**Work to do:**
Please print the records below exactly, starting at their beginning and ending at the line that contains "[58, 0, 399, 294]", with both ends included. Leave the pictures out of your answer.

**Excerpted records:**

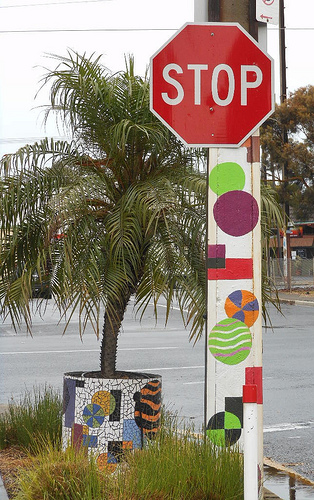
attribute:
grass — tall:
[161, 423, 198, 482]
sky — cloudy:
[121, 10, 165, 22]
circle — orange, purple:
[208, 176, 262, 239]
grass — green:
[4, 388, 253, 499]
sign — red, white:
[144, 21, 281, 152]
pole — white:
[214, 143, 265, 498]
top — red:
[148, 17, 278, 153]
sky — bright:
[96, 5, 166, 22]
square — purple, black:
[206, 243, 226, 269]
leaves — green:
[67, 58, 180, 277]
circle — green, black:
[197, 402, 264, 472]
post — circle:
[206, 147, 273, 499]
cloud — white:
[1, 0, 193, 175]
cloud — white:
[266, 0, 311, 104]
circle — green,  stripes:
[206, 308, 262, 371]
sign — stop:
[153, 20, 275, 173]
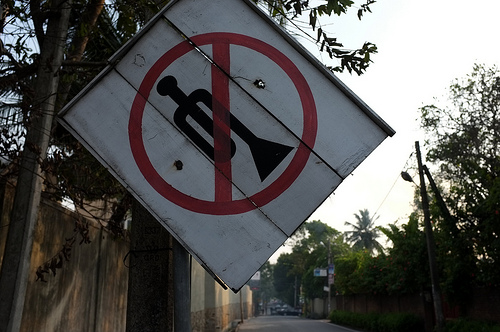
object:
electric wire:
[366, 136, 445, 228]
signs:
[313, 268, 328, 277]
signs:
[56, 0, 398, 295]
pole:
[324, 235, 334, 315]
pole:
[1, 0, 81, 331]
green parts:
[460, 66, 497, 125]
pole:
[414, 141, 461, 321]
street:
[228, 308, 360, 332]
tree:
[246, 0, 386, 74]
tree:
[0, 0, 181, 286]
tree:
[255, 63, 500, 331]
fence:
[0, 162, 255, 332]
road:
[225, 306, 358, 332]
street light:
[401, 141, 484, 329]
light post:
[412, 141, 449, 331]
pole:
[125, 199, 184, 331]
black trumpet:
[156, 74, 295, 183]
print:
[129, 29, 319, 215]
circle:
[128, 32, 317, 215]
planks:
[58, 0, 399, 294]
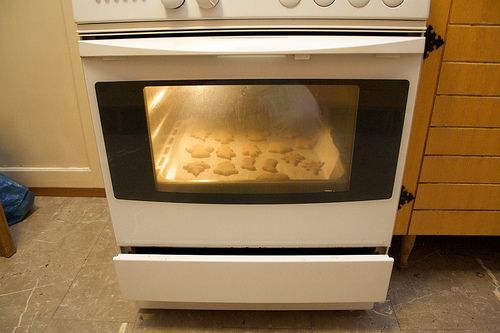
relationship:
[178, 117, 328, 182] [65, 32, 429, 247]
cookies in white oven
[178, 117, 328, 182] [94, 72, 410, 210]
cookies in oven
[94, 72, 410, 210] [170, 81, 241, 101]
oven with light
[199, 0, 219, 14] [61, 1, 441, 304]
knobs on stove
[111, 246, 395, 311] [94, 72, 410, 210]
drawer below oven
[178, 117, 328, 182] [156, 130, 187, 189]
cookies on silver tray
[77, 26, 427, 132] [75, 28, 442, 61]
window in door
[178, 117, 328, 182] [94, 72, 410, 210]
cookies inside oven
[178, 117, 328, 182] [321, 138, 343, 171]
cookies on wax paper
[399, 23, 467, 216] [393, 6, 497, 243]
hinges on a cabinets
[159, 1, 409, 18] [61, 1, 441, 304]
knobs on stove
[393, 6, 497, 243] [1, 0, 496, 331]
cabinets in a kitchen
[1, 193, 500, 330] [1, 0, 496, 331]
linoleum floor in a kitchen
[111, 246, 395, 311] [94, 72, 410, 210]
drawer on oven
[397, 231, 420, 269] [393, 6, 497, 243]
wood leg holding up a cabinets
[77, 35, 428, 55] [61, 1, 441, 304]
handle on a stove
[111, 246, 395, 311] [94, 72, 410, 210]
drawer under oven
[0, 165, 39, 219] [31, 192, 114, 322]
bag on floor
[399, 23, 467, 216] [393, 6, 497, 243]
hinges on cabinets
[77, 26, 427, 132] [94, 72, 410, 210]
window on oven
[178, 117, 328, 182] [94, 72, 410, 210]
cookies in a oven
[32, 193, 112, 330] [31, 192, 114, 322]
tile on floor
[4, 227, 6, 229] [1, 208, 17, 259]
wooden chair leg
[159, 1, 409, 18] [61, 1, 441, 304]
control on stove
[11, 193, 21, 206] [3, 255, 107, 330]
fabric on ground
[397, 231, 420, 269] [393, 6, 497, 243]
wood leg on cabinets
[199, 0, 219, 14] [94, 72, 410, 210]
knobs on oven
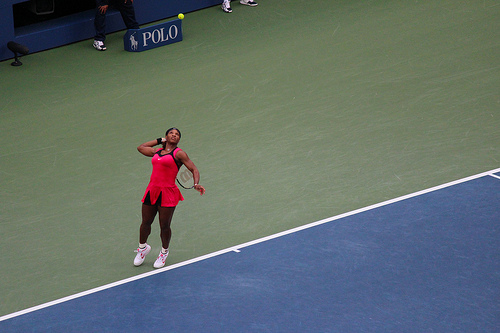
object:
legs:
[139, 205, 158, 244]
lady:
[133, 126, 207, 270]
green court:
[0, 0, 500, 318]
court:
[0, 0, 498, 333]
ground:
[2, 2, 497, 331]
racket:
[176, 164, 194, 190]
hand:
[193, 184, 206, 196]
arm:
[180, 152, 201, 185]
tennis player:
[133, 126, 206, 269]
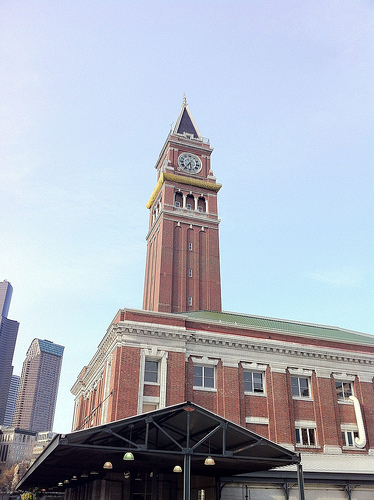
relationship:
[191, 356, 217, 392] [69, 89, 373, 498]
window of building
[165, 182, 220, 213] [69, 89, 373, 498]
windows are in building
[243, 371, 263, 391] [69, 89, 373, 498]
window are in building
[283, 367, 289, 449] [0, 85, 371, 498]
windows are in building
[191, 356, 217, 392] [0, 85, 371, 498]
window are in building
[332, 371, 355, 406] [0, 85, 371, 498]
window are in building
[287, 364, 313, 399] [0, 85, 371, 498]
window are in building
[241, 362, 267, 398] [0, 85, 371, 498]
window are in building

**Answer to the exercise:**
attribute:
grass — tall:
[161, 423, 198, 482]
sky — cloudy:
[121, 10, 165, 22]
circle — orange, purple:
[208, 176, 262, 239]
grass — green:
[4, 388, 253, 499]
sign — red, white:
[144, 21, 281, 152]
pole — white:
[214, 143, 265, 498]
top — red:
[148, 17, 278, 153]
sky — bright:
[96, 5, 166, 22]
square — purple, black:
[206, 243, 226, 269]
leaves — green:
[67, 58, 180, 277]
circle — green, black:
[197, 402, 264, 472]
post — circle:
[206, 147, 273, 499]
cloud — white:
[1, 0, 193, 175]
cloud — white:
[266, 0, 311, 104]
circle — green,  stripes:
[206, 308, 262, 371]
sign — stop:
[153, 20, 275, 173]
object:
electric wire:
[366, 136, 445, 228]
signs:
[313, 268, 328, 277]
signs:
[56, 0, 398, 295]
pole:
[324, 235, 334, 315]
pole:
[1, 0, 81, 331]
green parts:
[460, 66, 497, 125]
pole:
[414, 141, 461, 321]
street:
[228, 308, 360, 332]
tree:
[246, 0, 386, 74]
tree:
[0, 0, 181, 286]
tree:
[255, 63, 500, 331]
fence:
[0, 162, 255, 332]
road:
[225, 306, 358, 332]
street light:
[401, 141, 484, 329]
light post:
[412, 141, 449, 331]
pole:
[125, 199, 184, 331]
black trumpet:
[156, 74, 295, 183]
print:
[129, 29, 319, 215]
circle:
[128, 32, 317, 215]
planks:
[58, 0, 399, 294]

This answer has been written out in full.